ACTIVITY — Output each of the entries below line for line, with no changes.

Items from a dataset
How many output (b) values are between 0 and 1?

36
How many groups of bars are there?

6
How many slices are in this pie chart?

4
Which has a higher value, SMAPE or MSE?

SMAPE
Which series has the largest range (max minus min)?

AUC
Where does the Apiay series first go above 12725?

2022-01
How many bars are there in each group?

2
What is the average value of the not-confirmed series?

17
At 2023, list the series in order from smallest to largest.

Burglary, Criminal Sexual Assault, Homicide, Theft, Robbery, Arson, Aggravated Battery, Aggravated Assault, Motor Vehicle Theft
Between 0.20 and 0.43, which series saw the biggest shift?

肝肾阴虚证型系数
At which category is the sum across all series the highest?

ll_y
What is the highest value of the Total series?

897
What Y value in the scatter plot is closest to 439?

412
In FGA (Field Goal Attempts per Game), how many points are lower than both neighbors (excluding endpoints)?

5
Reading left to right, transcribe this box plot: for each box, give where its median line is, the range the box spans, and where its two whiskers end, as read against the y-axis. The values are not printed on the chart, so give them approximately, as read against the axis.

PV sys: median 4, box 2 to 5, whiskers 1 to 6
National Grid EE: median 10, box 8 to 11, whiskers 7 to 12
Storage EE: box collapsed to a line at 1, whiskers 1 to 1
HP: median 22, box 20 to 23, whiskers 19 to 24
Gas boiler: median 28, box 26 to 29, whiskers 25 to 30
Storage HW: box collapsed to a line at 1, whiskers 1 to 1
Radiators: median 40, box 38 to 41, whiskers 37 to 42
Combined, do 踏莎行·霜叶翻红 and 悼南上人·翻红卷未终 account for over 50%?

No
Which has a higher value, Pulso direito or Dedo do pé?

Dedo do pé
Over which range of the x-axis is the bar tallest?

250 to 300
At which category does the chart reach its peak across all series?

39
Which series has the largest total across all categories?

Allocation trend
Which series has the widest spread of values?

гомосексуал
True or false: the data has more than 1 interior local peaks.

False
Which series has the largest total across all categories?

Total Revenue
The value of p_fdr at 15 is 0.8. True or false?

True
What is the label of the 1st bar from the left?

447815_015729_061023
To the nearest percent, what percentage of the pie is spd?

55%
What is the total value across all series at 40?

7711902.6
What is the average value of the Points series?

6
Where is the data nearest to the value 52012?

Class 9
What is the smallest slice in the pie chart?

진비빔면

WRITTEN ANSWER —
How many output (b) values are between 0 and 1?

36
How many groups of bars are there?

6
How many slices are in this pie chart?

4
Which has a higher value, SMAPE or MSE?

SMAPE
Which series has the largest range (max minus min)?

AUC
Where does the Apiay series first go above 12725?

2022-01
How many bars are there in each group?

2
What is the average value of the not-confirmed series?

17
At 2023, list the series in order from smallest to largest.

Burglary, Criminal Sexual Assault, Homicide, Theft, Robbery, Arson, Aggravated Battery, Aggravated Assault, Motor Vehicle Theft
Between 0.20 and 0.43, which series saw the biggest shift?

肝肾阴虚证型系数
At which category is the sum across all series the highest?

ll_y
What is the highest value of the Total series?

897
What Y value in the scatter plot is closest to 439?

412
In FGA (Field Goal Attempts per Game), how many points are lower than both neighbors (excluding endpoints)?

5
Reading left to right, transcribe this box plot: for each box, give where its median line is, the range the box spans, and where its two whiskers end, as read against the y-axis. The values are not printed on the chart, so give them approximately, as read against the axis.

PV sys: median 4, box 2 to 5, whiskers 1 to 6
National Grid EE: median 10, box 8 to 11, whiskers 7 to 12
Storage EE: box collapsed to a line at 1, whiskers 1 to 1
HP: median 22, box 20 to 23, whiskers 19 to 24
Gas boiler: median 28, box 26 to 29, whiskers 25 to 30
Storage HW: box collapsed to a line at 1, whiskers 1 to 1
Radiators: median 40, box 38 to 41, whiskers 37 to 42
Combined, do 踏莎行·霜叶翻红 and 悼南上人·翻红卷未终 account for over 50%?

No
Which has a higher value, Pulso direito or Dedo do pé?

Dedo do pé
Over which range of the x-axis is the bar tallest?

250 to 300
At which category does the chart reach its peak across all series?

39
Which series has the largest total across all categories?

Allocation trend
Which series has the widest spread of values?

гомосексуал
True or false: the data has more than 1 interior local peaks.

False
Which series has the largest total across all categories?

Total Revenue
The value of p_fdr at 15 is 0.8. True or false?

True
What is the label of the 1st bar from the left?

447815_015729_061023
To the nearest percent, what percentage of the pie is spd?

55%
What is the total value across all series at 40?

7711902.6
What is the average value of the Points series?

6
Where is the data nearest to the value 52012?

Class 9
What is the smallest slice in the pie chart?

진비빔면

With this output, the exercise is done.